_GIVEN TEXT_:
The year 2021 has witnessed publications like the AACR, Wiley, and Frontiers, leveraging AI on their peer-reviewed manuscripts to identify duplicated images and alert the editors automatically. The softwares can tag images that have been doctored, rotated, flipped, filtered and stretched. These companies are still early adopters of the software, and the software is also in its initial stages; not a close match for professional deepfakes. But, the technique is surely a step in the right direction from manual scanning that is not foolproof. 

Nature has identified four publishers that have automated the process to spot duplications before publishing manuscripts in a feature. “Specialists say a wave of automated image-checking assistants could sweep through the scientific publishing industry in the next few years, much as using software to check manuscripts for plagiarism became routine a decade ago,” explained Nature. 

The technology

Proofig, one of the most used softwares for image detection in publications, extracts images from papers and compares them with the manuscript at hand to identify similar features or duplications. Customers can easily upload their documents on Proofig’s platform to apply for ‘issue detection’, and the software checks a paper in a couple of minutes at most. “proofig issues a full report on each article within minutes”, the company states. Additionally, according to Dror Kolodkin-Gal, the founder, Proofig can correct tricky issues like the compression artefacts that arise when high-resolution raw data are compressed into smaller files.

_WHAT YOU NEED TO DO_: Print the whole passage on automated image checking in scientific publishing, word for word. The records play no part in this.

_RAW RECORDS_:

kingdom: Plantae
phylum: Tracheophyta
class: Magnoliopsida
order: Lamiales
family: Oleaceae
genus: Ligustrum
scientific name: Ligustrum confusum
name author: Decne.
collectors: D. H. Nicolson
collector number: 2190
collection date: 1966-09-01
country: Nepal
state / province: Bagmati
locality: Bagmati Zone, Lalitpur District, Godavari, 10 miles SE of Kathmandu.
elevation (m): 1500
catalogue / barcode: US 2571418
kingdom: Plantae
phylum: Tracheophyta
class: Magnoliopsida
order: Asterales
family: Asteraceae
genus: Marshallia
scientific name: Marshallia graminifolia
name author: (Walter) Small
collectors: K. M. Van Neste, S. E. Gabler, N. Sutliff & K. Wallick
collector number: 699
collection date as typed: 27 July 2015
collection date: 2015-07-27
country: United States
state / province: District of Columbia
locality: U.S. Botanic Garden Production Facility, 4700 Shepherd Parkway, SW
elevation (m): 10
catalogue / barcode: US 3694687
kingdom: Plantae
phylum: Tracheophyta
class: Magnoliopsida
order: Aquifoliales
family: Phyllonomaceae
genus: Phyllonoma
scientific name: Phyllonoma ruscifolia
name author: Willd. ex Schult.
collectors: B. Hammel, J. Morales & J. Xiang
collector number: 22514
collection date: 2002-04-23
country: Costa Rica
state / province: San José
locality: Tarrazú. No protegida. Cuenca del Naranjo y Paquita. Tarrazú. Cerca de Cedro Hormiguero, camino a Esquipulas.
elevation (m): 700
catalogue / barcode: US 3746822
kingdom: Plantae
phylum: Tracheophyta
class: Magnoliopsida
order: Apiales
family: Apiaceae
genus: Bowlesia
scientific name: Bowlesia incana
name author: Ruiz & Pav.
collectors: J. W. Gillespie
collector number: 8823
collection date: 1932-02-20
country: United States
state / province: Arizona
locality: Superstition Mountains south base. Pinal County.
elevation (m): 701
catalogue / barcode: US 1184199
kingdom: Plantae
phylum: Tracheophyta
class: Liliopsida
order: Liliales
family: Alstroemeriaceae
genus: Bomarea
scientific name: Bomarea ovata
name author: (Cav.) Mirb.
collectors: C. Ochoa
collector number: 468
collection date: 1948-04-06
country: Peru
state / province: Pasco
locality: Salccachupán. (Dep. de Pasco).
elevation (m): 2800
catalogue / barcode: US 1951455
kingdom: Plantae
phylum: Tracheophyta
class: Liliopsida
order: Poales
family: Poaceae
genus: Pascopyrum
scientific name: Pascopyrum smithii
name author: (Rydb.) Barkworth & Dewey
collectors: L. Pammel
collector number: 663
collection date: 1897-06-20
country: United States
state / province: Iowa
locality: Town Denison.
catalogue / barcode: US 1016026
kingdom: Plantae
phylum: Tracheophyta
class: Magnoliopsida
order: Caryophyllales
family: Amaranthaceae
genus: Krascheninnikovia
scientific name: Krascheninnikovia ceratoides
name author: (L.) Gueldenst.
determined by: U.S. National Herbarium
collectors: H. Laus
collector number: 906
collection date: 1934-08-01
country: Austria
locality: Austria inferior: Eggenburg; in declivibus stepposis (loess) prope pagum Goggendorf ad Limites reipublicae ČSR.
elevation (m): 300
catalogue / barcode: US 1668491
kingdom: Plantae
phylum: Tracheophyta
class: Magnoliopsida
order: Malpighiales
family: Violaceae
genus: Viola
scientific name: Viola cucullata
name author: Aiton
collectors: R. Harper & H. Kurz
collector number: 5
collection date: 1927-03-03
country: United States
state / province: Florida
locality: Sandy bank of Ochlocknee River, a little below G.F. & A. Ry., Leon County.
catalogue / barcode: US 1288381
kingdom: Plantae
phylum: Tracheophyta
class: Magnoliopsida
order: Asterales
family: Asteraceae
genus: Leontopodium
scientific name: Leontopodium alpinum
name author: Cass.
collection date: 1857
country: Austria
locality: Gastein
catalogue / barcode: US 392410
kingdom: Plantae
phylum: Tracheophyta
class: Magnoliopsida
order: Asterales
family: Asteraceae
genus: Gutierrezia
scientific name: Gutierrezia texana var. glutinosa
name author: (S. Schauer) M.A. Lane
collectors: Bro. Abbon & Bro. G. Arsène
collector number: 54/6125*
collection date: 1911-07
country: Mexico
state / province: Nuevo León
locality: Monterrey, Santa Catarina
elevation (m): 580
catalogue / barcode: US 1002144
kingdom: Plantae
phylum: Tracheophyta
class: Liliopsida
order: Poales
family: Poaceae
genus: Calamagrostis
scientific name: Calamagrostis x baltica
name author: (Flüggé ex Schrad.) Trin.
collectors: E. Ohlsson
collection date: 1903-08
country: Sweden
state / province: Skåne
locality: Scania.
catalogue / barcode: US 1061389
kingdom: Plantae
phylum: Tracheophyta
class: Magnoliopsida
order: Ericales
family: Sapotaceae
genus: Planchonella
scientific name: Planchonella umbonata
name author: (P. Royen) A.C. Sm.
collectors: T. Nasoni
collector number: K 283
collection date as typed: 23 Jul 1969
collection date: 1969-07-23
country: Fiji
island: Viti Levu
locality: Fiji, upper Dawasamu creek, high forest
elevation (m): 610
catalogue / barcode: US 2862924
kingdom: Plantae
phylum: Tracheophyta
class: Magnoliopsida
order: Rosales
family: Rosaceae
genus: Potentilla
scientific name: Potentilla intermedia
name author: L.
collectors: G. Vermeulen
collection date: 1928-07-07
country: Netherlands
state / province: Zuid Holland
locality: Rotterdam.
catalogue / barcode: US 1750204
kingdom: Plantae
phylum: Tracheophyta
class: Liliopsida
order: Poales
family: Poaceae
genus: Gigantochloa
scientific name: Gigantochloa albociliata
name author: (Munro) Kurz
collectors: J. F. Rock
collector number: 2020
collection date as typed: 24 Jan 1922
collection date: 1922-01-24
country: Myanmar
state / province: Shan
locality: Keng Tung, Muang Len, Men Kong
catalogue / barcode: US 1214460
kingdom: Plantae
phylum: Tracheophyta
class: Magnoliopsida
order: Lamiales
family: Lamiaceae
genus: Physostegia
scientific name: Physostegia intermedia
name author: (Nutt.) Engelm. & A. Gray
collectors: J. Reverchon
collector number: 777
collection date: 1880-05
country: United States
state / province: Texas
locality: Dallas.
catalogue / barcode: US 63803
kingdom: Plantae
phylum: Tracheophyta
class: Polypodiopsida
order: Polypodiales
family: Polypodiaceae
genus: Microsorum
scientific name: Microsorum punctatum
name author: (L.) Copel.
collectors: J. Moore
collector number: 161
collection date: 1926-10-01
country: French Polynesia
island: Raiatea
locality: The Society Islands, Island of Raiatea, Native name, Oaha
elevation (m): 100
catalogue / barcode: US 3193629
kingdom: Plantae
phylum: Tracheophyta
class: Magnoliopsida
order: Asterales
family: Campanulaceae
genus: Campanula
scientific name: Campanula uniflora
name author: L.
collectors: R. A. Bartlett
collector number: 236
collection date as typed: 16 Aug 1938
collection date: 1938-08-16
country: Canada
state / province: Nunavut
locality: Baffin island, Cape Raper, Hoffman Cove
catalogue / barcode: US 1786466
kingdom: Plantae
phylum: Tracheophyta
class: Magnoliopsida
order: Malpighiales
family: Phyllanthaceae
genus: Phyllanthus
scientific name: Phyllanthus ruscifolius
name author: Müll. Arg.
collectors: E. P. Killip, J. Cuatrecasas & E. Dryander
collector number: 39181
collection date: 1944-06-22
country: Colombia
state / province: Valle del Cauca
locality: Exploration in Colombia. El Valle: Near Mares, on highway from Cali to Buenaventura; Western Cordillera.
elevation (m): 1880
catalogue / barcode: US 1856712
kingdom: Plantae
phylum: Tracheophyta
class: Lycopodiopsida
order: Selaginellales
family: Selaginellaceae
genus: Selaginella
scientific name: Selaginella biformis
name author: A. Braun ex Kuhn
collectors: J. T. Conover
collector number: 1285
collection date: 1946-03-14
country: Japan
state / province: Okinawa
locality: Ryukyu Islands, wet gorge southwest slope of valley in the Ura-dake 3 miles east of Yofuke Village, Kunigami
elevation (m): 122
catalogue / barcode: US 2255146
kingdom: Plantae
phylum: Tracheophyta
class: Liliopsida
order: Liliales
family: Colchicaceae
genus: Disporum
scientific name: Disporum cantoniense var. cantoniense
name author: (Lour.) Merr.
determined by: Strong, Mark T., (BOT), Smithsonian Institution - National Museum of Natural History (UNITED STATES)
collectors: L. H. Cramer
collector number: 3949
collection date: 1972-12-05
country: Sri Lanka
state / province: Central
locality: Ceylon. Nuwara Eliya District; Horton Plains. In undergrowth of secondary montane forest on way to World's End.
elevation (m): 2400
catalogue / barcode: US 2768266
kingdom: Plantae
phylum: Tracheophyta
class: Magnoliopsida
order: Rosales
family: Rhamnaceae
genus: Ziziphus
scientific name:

_TASK OUTPUT_:
The year 2021 has witnessed publications like the AACR, Wiley, and Frontiers, leveraging AI on their peer-reviewed manuscripts to identify duplicated images and alert the editors automatically. The softwares can tag images that have been doctored, rotated, flipped, filtered and stretched. These companies are still early adopters of the software, and the software is also in its initial stages; not a close match for professional deepfakes. But, the technique is surely a step in the right direction from manual scanning that is not foolproof. 

Nature has identified four publishers that have automated the process to spot duplications before publishing manuscripts in a feature. “Specialists say a wave of automated image-checking assistants could sweep through the scientific publishing industry in the next few years, much as using software to check manuscripts for plagiarism became routine a decade ago,” explained Nature. 

The technology

Proofig, one of the most used softwares for image detection in publications, extracts images from papers and compares them with the manuscript at hand to identify similar features or duplications. Customers can easily upload their documents on Proofig’s platform to apply for ‘issue detection’, and the software checks a paper in a couple of minutes at most. “proofig issues a full report on each article within minutes”, the company states. Additionally, according to Dror Kolodkin-Gal, the founder, Proofig can correct tricky issues like the compression artefacts that arise when high-resolution raw data are compressed into smaller files.